* **Page text**:

————

Allows you to easily create and format plain text tables, useful when working with the terminal or when you want to quickly print formatted tables to a dot-matrix printer.

Text::Table is compatible with Ruby 1.8.6, 1.8.7 and 1.9.1 and includes a comprehensive test suite.

gem install text-table

Just call the to_table method (or to_text_table if the former is already defined) on Arrays (and other Enumerables).

require 'rubygems'
require 'text-table'

array = [
  ['Student', 'Mid-Terms', 'Finals'],
  ['Sam', 94, 93],
  ['Jane', 92, 99],
  ['Average', 93, 96]
]

puts array.to_table

#    +---------+-----------+--------+
#    | Student | Mid-Terms | Finals |
#    | Sam     | 94        | 93     |
#    | Jane    | 92        | 99     |
#    | Average | 93        | 96     |
#    +---------+-----------+--------+

You could specify that the first row is the table heading.

puts array.to_table(:first_row_is_head => true)

————

* **Provided information**:

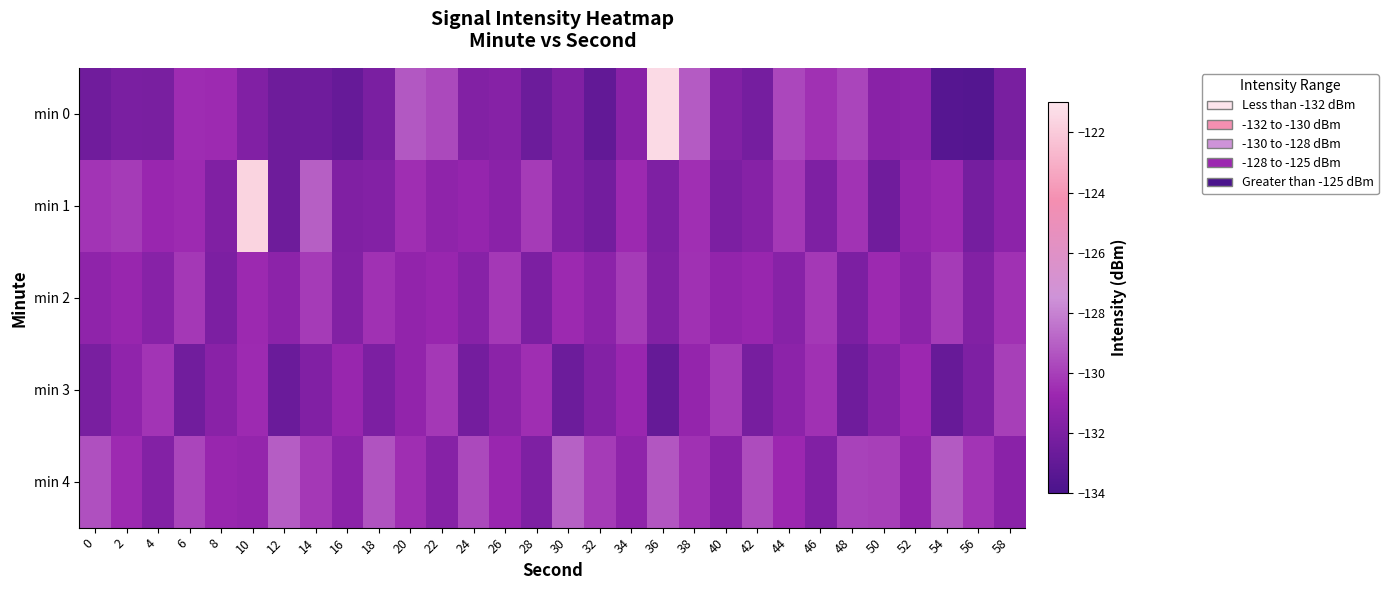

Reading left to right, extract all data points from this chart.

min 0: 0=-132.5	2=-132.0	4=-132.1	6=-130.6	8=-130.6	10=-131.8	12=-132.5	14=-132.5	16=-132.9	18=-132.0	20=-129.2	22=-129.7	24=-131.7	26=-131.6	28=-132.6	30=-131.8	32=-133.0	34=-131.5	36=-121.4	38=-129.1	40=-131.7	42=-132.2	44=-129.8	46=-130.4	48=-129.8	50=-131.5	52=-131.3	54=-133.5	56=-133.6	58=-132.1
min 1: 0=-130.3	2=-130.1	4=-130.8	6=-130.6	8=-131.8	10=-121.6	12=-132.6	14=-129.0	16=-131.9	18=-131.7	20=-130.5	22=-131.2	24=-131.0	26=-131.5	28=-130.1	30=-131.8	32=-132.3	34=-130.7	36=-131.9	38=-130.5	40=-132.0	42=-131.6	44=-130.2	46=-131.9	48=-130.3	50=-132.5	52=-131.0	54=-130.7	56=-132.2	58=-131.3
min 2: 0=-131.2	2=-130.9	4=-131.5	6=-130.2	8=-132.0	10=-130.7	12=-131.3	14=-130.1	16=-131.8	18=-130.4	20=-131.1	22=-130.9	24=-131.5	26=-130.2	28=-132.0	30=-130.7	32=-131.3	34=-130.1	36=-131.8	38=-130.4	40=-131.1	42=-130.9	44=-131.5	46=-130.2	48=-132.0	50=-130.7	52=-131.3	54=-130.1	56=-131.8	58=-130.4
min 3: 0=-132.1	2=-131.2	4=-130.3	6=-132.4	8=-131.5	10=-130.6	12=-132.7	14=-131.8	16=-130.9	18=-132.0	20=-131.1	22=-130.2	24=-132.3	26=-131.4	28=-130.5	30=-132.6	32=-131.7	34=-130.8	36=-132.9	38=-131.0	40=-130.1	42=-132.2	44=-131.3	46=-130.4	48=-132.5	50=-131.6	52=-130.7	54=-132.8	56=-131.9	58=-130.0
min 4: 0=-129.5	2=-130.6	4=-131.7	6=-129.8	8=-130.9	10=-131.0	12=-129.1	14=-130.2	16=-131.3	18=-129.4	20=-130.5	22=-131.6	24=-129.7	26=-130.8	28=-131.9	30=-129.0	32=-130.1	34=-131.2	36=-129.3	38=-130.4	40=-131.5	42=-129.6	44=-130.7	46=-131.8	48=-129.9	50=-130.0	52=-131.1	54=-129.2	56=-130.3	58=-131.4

————

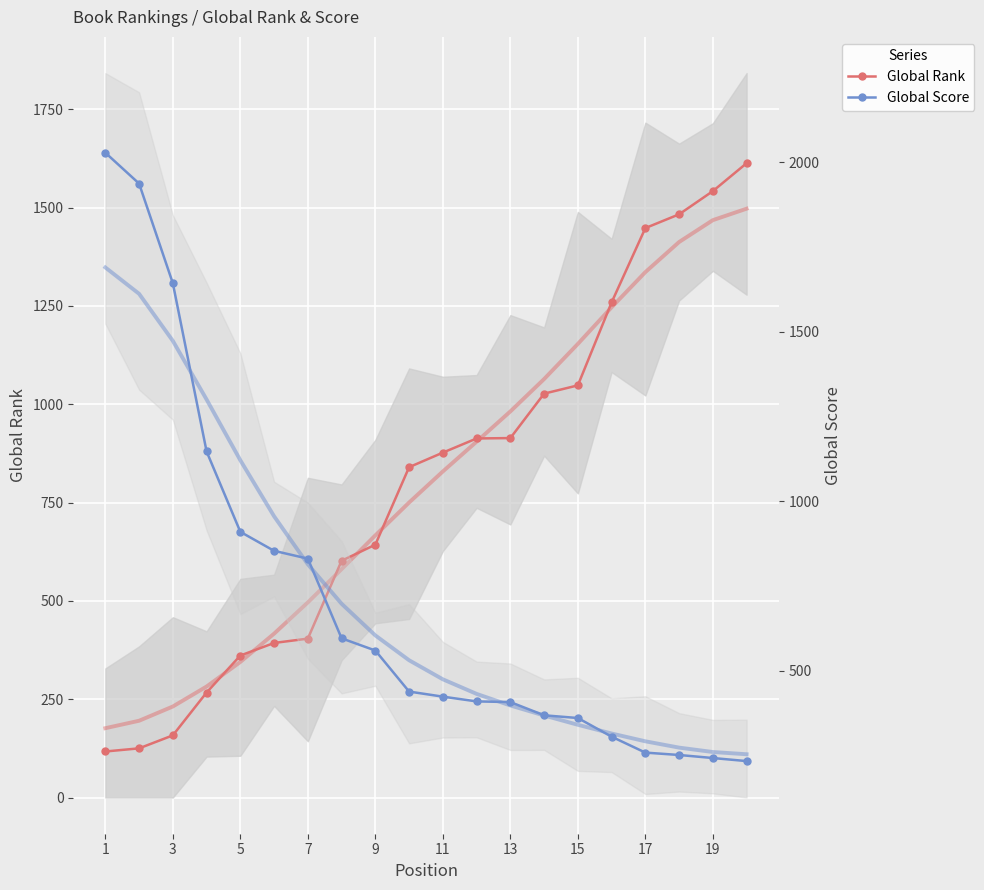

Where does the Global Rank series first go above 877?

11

————

* **Problems to work on**:
[1] Write out the part of the text-table gem description from "Allows you to" up to and including "comprehensive test suite.".
[2] Based on the text-table gem description, decide whether each statement agrees with it. Answer yes or no for each, quoting the words that decide it.
(a) Text::Table works with Ruby 1.9.1.
(b) The to_table method can be called only on Arrays.
(c) In the sample array, Jane's Finals score is 99.
[3] Carry on the text-table gem description from the point where it stops.

* **Responses to the exercise**:
[1]
Allows you to easily create and format plain text tables, useful when working with the terminal or when you want to quickly print formatted tables to a dot-matrix printer.

Text::Table is compatible with Ruby 1.8.6, 1.8.7 and 1.9.1 and includes a comprehensive test suite.

[2]
(a) Yes: "Text::Table is compatible with Ruby 1.8.6, 1.8.7 and 1.9.1"
(b) No: "on Arrays (and other Enumerables)"
(c) Yes: "['Jane', 92, 99]"

[3]
#    +---------+-----------+--------+
#    | Student | Mid-Terms | Finals |
#    +---------+-----------+--------+
#    | Sam     | 94        | 93     |
#    | Jane    | 92        | 99     |
#    | Average | 93        | 96     |
#    +---------+-----------+--------+

You could also specify that the last row is the table footer.

puts array.to_table(:first_row_is_head => true, :last_row_is_foot => true)

#    +---------+-----------+--------+
#    | Student | Mid-Terms | Finals |
#    +---------+-----------+--------+
#    | Sam     | 94        | 93     |
#    | Jane    | 92        | 99     |
#    +---------+-----------+--------+
#    | Average | 93        | 96     |
#    +---------+-----------+--------+

You could create a Text::Table object by passing an options hash:

table = Text::Table.new(:head => ['A', 'B'], :rows => [['a1', 'b1'], ['a2', 'b2']])

Or by editing it after the fact:

table = Text::Table.new
table.head = ['A', 'B']
table.rows = [['a1', 'b1']]
table.rows << ['a2', 'b2']

table.to_s

#    +----+----+
#    | A  | B  |
#    +----+----+
#    | a1 | b1 |
#    | a2 | b2 |
#    +----+----+

Alignment and column span can be specified by passing a cell as a Hash object.

The acceptable aligments are :left, :center and :right.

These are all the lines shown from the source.